GIVEN REQUEST :: Reproduce the listing word for word. Skip any image.
# START OF DATA TO PROCESS
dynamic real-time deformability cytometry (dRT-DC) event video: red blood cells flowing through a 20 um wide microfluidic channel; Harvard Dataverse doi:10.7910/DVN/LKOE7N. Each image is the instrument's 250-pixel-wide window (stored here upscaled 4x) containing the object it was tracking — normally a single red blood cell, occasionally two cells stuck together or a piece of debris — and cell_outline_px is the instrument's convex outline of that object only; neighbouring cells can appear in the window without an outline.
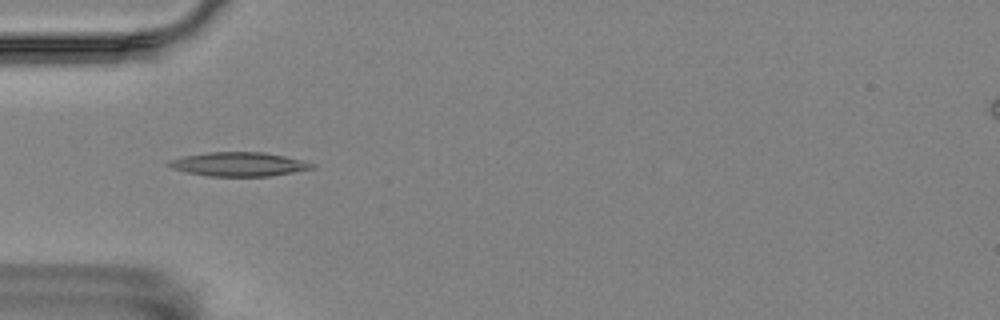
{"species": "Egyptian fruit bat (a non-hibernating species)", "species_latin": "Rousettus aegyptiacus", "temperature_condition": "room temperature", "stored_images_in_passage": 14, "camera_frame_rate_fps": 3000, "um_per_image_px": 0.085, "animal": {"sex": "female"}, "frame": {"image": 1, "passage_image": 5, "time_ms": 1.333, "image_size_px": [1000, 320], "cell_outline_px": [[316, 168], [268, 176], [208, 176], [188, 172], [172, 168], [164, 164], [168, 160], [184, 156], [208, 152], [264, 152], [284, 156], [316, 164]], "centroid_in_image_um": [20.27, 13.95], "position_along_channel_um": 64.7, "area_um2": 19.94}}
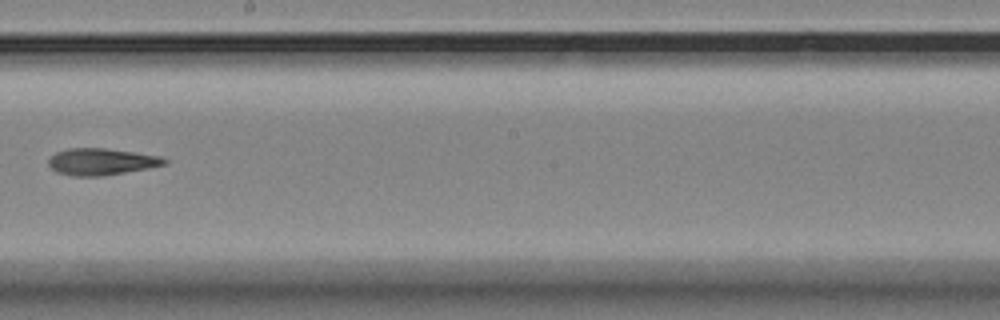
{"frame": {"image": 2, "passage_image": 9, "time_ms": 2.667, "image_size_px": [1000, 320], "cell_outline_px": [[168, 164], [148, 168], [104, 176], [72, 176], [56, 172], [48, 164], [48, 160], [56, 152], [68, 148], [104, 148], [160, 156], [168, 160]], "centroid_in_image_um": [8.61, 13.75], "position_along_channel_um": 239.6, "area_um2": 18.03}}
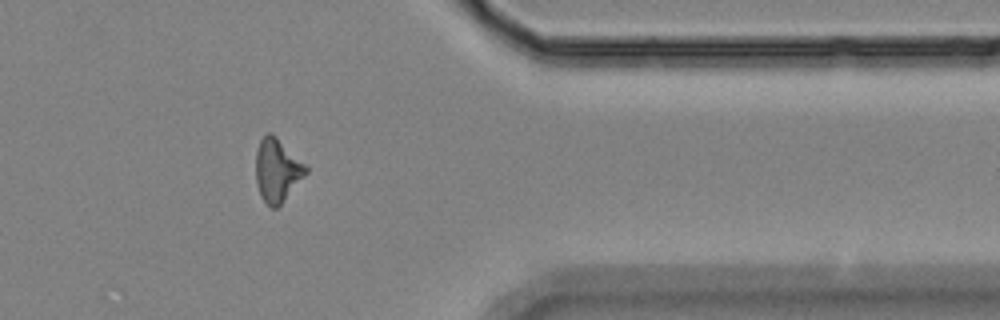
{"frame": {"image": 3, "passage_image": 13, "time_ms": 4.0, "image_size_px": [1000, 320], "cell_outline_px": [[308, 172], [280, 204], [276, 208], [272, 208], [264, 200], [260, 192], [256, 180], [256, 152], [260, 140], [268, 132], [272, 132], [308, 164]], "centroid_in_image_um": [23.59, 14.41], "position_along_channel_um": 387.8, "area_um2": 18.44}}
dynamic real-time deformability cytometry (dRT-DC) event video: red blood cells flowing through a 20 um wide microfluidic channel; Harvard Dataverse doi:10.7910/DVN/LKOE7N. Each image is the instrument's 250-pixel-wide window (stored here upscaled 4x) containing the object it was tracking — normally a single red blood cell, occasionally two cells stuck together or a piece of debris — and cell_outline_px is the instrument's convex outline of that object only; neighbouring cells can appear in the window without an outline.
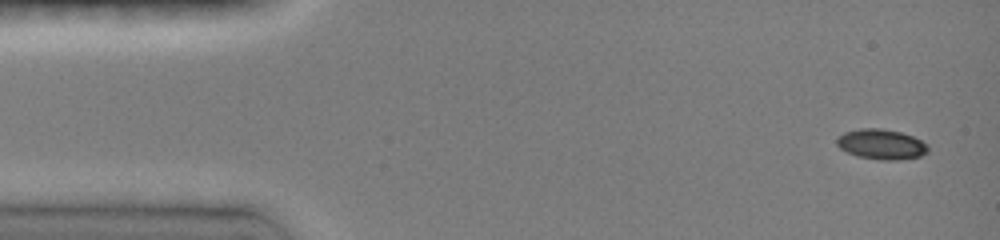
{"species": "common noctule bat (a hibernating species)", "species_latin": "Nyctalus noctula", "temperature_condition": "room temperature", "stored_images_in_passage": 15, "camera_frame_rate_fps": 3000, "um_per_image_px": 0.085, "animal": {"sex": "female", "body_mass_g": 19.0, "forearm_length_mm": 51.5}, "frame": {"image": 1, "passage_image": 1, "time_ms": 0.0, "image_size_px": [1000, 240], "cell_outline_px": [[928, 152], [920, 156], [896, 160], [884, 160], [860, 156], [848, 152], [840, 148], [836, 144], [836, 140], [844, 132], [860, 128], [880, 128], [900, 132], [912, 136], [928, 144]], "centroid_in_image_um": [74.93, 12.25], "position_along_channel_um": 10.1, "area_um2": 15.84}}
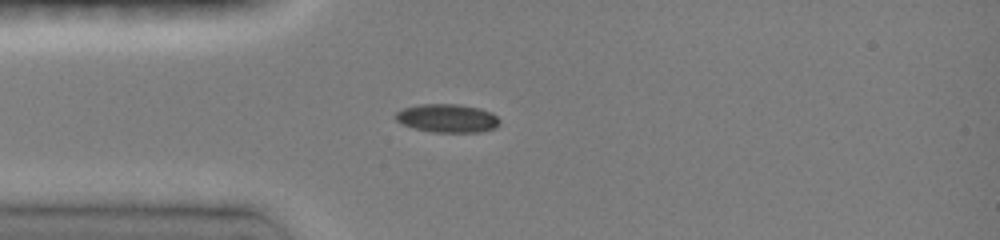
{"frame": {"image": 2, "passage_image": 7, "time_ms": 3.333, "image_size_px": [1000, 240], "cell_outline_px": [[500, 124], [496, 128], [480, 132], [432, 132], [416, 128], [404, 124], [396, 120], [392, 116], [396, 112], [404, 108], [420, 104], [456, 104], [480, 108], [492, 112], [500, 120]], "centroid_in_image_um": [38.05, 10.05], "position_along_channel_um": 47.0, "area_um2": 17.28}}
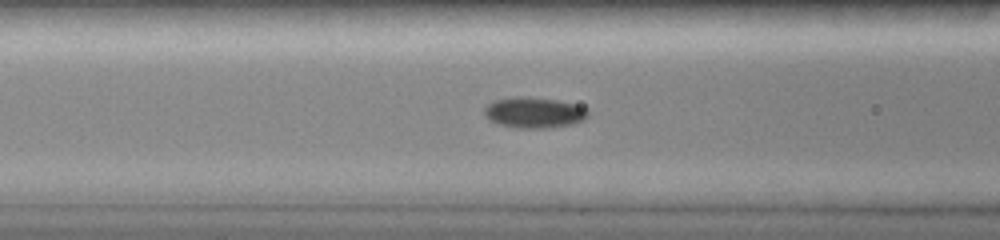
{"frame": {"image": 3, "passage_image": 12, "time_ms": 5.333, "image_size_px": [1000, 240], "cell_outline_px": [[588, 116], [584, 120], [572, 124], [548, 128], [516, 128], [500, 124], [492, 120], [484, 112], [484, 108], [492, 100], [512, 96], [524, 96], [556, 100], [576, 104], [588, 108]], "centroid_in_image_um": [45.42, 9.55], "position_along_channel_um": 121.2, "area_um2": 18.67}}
# END OF DATA TO PROCESS
EXERCISE OUTPUT ::
dynamic real-time deformability cytometry (dRT-DC) event video: red blood cells flowing through a 20 um wide microfluidic channel; Harvard Dataverse doi:10.7910/DVN/LKOE7N. Each image is the instrument's 250-pixel-wide window (stored here upscaled 4x) containing the object it was tracking — normally a single red blood cell, occasionally two cells stuck together or a piece of debris — and cell_outline_px is the instrument's convex outline of that object only; neighbouring cells can appear in the window without an outline.
{"species": "Egyptian fruit bat (a non-hibernating species)", "species_latin": "Rousettus aegyptiacus", "temperature_condition": "room temperature", "stored_images_in_passage": 14, "camera_frame_rate_fps": 3000, "um_per_image_px": 0.085, "animal": {"sex": "female"}, "frame": {"image": 1, "passage_image": 5, "time_ms": 1.333, "image_size_px": [1000, 320], "cell_outline_px": [[316, 168], [268, 176], [208, 176], [188, 172], [172, 168], [164, 164], [168, 160], [184, 156], [208, 152], [264, 152], [284, 156], [316, 164]], "centroid_in_image_um": [20.27, 13.95], "position_along_channel_um": 64.7, "area_um2": 19.94}}
{"frame": {"image": 2, "passage_image": 9, "time_ms": 2.667, "image_size_px": [1000, 320], "cell_outline_px": [[168, 164], [148, 168], [104, 176], [72, 176], [56, 172], [48, 164], [48, 160], [56, 152], [68, 148], [104, 148], [160, 156], [168, 160]], "centroid_in_image_um": [8.61, 13.75], "position_along_channel_um": 239.6, "area_um2": 18.03}}
{"frame": {"image": 3, "passage_image": 13, "time_ms": 4.0, "image_size_px": [1000, 320], "cell_outline_px": [[308, 172], [280, 204], [276, 208], [272, 208], [264, 200], [260, 192], [256, 180], [256, 152], [260, 140], [268, 132], [272, 132], [308, 164]], "centroid_in_image_um": [23.59, 14.41], "position_along_channel_um": 387.8, "area_um2": 18.44}}
dynamic real-time deformability cytometry (dRT-DC) event video: red blood cells flowing through a 20 um wide microfluidic channel; Harvard Dataverse doi:10.7910/DVN/LKOE7N. Each image is the instrument's 250-pixel-wide window (stored here upscaled 4x) containing the object it was tracking — normally a single red blood cell, occasionally two cells stuck together or a piece of debris — and cell_outline_px is the instrument's convex outline of that object only; neighbouring cells can appear in the window without an outline.
{"species": "common noctule bat (a hibernating species)", "species_latin": "Nyctalus noctula", "temperature_condition": "room temperature", "stored_images_in_passage": 15, "camera_frame_rate_fps": 3000, "um_per_image_px": 0.085, "animal": {"sex": "female", "body_mass_g": 19.0, "forearm_length_mm": 51.5}, "frame": {"image": 1, "passage_image": 1, "time_ms": 0.0, "image_size_px": [1000, 240], "cell_outline_px": [[928, 152], [920, 156], [896, 160], [884, 160], [860, 156], [848, 152], [840, 148], [836, 144], [836, 140], [844, 132], [860, 128], [880, 128], [900, 132], [912, 136], [928, 144]], "centroid_in_image_um": [74.93, 12.25], "position_along_channel_um": 10.1, "area_um2": 15.84}}
{"frame": {"image": 2, "passage_image": 7, "time_ms": 3.333, "image_size_px": [1000, 240], "cell_outline_px": [[500, 124], [496, 128], [480, 132], [432, 132], [416, 128], [404, 124], [396, 120], [392, 116], [396, 112], [404, 108], [420, 104], [456, 104], [480, 108], [492, 112], [500, 120]], "centroid_in_image_um": [38.05, 10.05], "position_along_channel_um": 47.0, "area_um2": 17.28}}
{"frame": {"image": 3, "passage_image": 12, "time_ms": 5.333, "image_size_px": [1000, 240], "cell_outline_px": [[588, 116], [584, 120], [572, 124], [548, 128], [516, 128], [500, 124], [492, 120], [484, 112], [484, 108], [492, 100], [512, 96], [524, 96], [556, 100], [576, 104], [588, 108]], "centroid_in_image_um": [45.42, 9.55], "position_along_channel_um": 121.2, "area_um2": 18.67}}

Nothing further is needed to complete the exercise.